Run through the records and show each line that includes the string "Reviews".

######

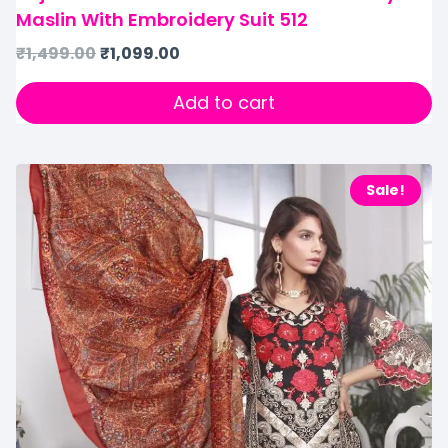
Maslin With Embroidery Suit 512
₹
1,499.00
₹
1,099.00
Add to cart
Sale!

######

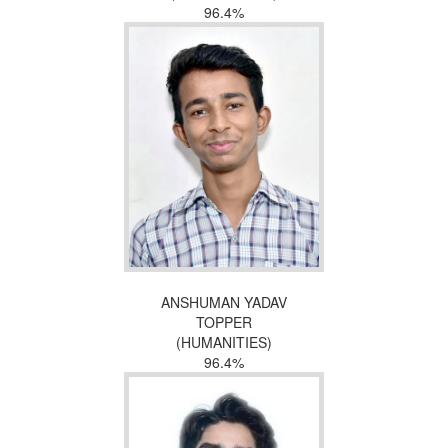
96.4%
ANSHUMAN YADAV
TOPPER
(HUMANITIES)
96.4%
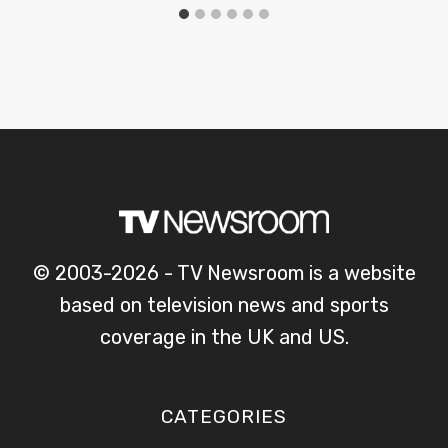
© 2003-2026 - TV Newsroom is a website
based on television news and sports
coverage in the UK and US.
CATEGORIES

######

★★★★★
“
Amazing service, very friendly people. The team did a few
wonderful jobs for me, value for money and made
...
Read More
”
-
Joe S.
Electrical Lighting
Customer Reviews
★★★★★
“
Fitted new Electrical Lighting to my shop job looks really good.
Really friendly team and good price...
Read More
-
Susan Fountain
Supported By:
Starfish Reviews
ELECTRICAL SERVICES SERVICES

######

- FINISHED TASK:
Customer Reviews
Starfish Reviews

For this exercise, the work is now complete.